The five stages are:
1. **Instruction Fetch (IF)**
2. **Instruction Decode (ID)**
3. **Execution (EX)**
4. **Memory Access (MEM)**
5. **Write Back (WB)**
## Detailed Explanation of the 5 Stages
### 1. Instruction Fetch (IF)
In the Instruction Fetch (IF) stage, the processor retrieves the next instruction from memory based on the value of the Program Counter (PC) and passes it to the Instruction Decoder for processing. The PC is updated during each clock cycle to ensure continuous fetching of instructions.
### 2. Instruction Decode (ID)
The Instruction Decode (ID) stage is responsible for decoding the fetched instruction, parsing the opcode and operands, and reading the necessary data from the register file. In this stage, any immediate values (Immediates) are also extracted for use in the subsequent Execution stage.
### 3. Execution (EX)
The Execution (EX) stage uses the Arithmetic Logic Unit (ALU) to perform the required operations. Depending on the type of instruction, the ALU carries out arithmetic (e.g., addition, subtraction) or logical operations (e.g., shifting, comparison) and produces either a result or a memory access address.
### 4. Memory Access (MEM)
In the Memory Access (MEM) stage, the processor reads or writes data to memory depending on the instruction type. For Load instructions, data is retrieved from memory and passed to the next stage. For Store instructions, data is written to memory.
### 5. Write Back (WB)
The Write Back (WB) stage stores the result of the ALU operation or the data fetched from memory back into the register file. This is the final stage of instruction execution, after which the processor is ready to execute the next instruction.
## Registers
Registers are small, fast memory units within the processor used to store data and intermediate results. In the 5-stage pipeline, the register file can be accessed by multiple stages simultaneously.
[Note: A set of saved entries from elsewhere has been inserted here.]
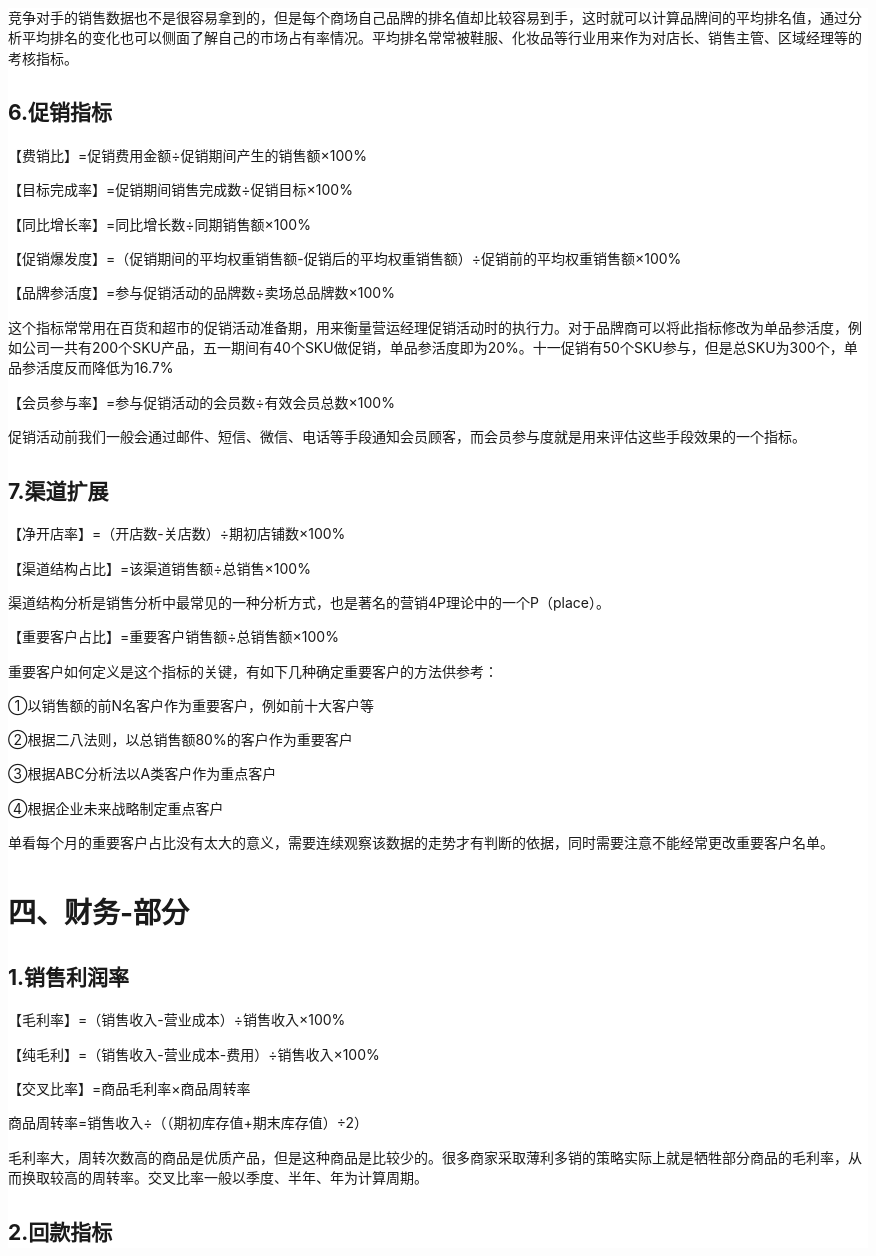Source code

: 竞争对手的销售数据也不是很容易拿到的，但是每个商场自己品牌的排名值却比较容易到手，这时就可以计算品牌间的平均排名值，通过分析平均排名的变化也可以侧面了解自己的市场占有率情况。平均排名常常被鞋服、化妆品等行业用来作为对店长、销售主管、区域经理等的考核指标。

## 6.促销指标

【费销比】=促销费用金额÷促销期间产生的销售额×100%

【目标完成率】=促销期间销售完成数÷促销目标×100%

【同比增长率】=同比增长数÷同期销售额×100%

【促销爆发度】=（促销期间的平均权重销售额-促销后的平均权重销售额）÷促销前的平均权重销售额×100%

【品牌参活度】=参与促销活动的品牌数÷卖场总品牌数×100%

这个指标常常用在百货和超市的促销活动准备期，用来衡量营运经理促销活动时的执行力。对于品牌商可以将此指标修改为单品参活度，例如公司一共有200个SKU产品，五一期间有40个SKU做促销，单品参活度即为20%。十一促销有50个SKU参与，但是总SKU为300个，单品参活度反而降低为16.7%

【会员参与率】=参与促销活动的会员数÷有效会员总数×100%

促销活动前我们一般会通过邮件、短信、微信、电话等手段通知会员顾客，而会员参与度就是用来评估这些手段效果的一个指标。

## 7.渠道扩展

【净开店率】=（开店数-关店数）÷期初店铺数×100%

【渠道结构占比】=该渠道销售额÷总销售×100%

渠道结构分析是销售分析中最常见的一种分析方式，也是著名的营销4P理论中的一个P（place）。

【重要客户占比】=重要客户销售额÷总销售额×100%

重要客户如何定义是这个指标的关键，有如下几种确定重要客户的方法供参考：

①以销售额的前N名客户作为重要客户，例如前十大客户等

②根据二八法则，以总销售额80%的客户作为重要客户

③根据ABC分析法以A类客户作为重点客户

④根据企业未来战略制定重点客户

单看每个月的重要客户占比没有太大的意义，需要连续观察该数据的走势才有判断的依据，同时需要注意不能经常更改重要客户名单。

# 四、财务-部分

## 1.销售利润率

【毛利率】=（销售收入-营业成本）÷销售收入×100%

【纯毛利】=（销售收入-营业成本-费用）÷销售收入×100%

【交叉比率】=商品毛利率×商品周转率

商品周转率=销售收入÷（（期初库存值+期末库存值）÷2）

毛利率大，周转次数高的商品是优质产品，但是这种商品是比较少的。很多商家采取薄利多销的策略实际上就是牺牲部分商品的毛利率，从而换取较高的周转率。交叉比率一般以季度、半年、年为计算周期。

## 2.回款指标
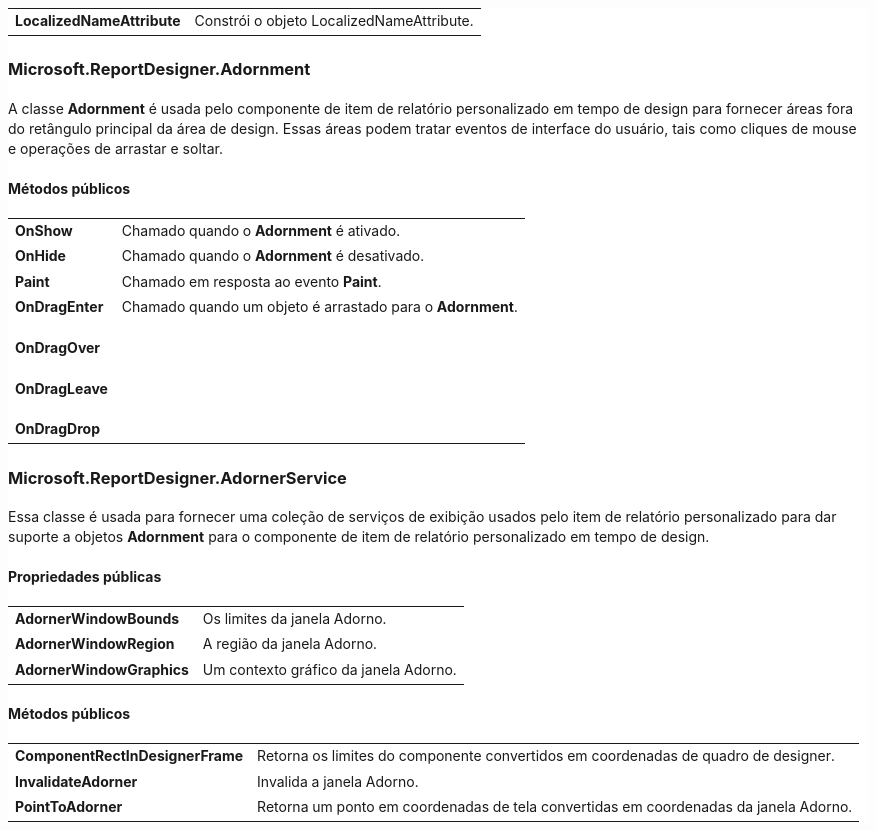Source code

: |||  
|-|-|  
|**LocalizedNameAttribute**|Constrói o objeto LocalizedNameAttribute.|  
  
### <a name="microsoftreportdesigneradornment"></a>Microsoft.ReportDesigner.Adornment  
 A classe **Adornment** é usada pelo componente de item de relatório personalizado em tempo de design para fornecer áreas fora do retângulo principal da área de design. Essas áreas podem tratar eventos de interface do usuário, tais como cliques de mouse e operações de arrastar e soltar.  
  
#### <a name="public-methods"></a>Métodos públicos  
  
|||  
|-|-|  
|**OnShow**|Chamado quando o **Adornment** é ativado.|  
|**OnHide**|Chamado quando o **Adornment** é desativado.|  
|**Paint**|Chamado em resposta ao evento **Paint**.|  
|**OnDragEnter**<br /><br /> **OnDragOver**<br /><br /> **OnDragLeave**<br /><br /> **OnDragDrop**|Chamado quando um objeto é arrastado para o **Adornment**.|  
  
### <a name="microsoftreportdesigneradornerservice"></a>Microsoft.ReportDesigner.AdornerService  
 Essa classe é usada para fornecer uma coleção de serviços de exibição usados pelo item de relatório personalizado para dar suporte a objetos **Adornment** para o componente de item de relatório personalizado em tempo de design.  
  
#### <a name="public-properties"></a>Propriedades públicas  
  
|||  
|-|-|  
|**AdornerWindowBounds**|Os limites da janela Adorno.|  
|**AdornerWindowRegion**|A região da janela Adorno.|  
|**AdornerWindowGraphics**|Um contexto gráfico da janela Adorno.|  
  
#### <a name="public-methods"></a>Métodos públicos  
  
|||  
|-|-|  
|**ComponentRectInDesignerFrame**|Retorna os limites do componente convertidos em coordenadas de quadro de designer.|  
|**InvalidateAdorner**|Invalida a janela Adorno.|  
|**PointToAdorner**|Retorna um ponto em coordenadas de tela convertidas em coordenadas da janela Adorno.|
Common registers include:
- **x0 to x31**: General-purpose registers, where `x0` is a special register that is always zero.
- **Special-purpose registers**: These include the Program Counter (PC), Status Registers, and others.
## Instruction Memory
The Instruction Memory holds the machine code instructions that the processor will execute. In each clock cycle, the Program Counter (PC) fetches an instruction from memory and sends it to the decoder for execution. For example, at address `0x0`, there could be an instruction like `auipc x5, 0x0`.
## Data Flow and Dependencies
In a 5-stage pipeline, Data Hazards are a common issue. These occur when an instruction depends on data from a previous instruction that hasn't yet been written back. To address this, the processor employs a technique called Forwarding. Forwarding allows the processor to directly pass the result from the ALU or memory stage to subsequent instructions without waiting for the Write Back stage to complete.
## Example Instruction Flow
Consider the instruction `add x5, x0, x1`, which adds the values from registers `x0` and `x1`, and stores the result in `x5`:
1. **IF Stage**: The instruction `add x5, x0, x1` is fetched from instruction memory.

3. **ID Stage**: The instruction is decoded, and the values of `x0` and `x1` are read.

5. **EX Stage**: The ALU adds the values of `x0` and `x1`.

7. **MEM Stage**: Since this is an arithmetic operation, no memory access is required.

9. **WB Stage**: The result is written back to register `x5`.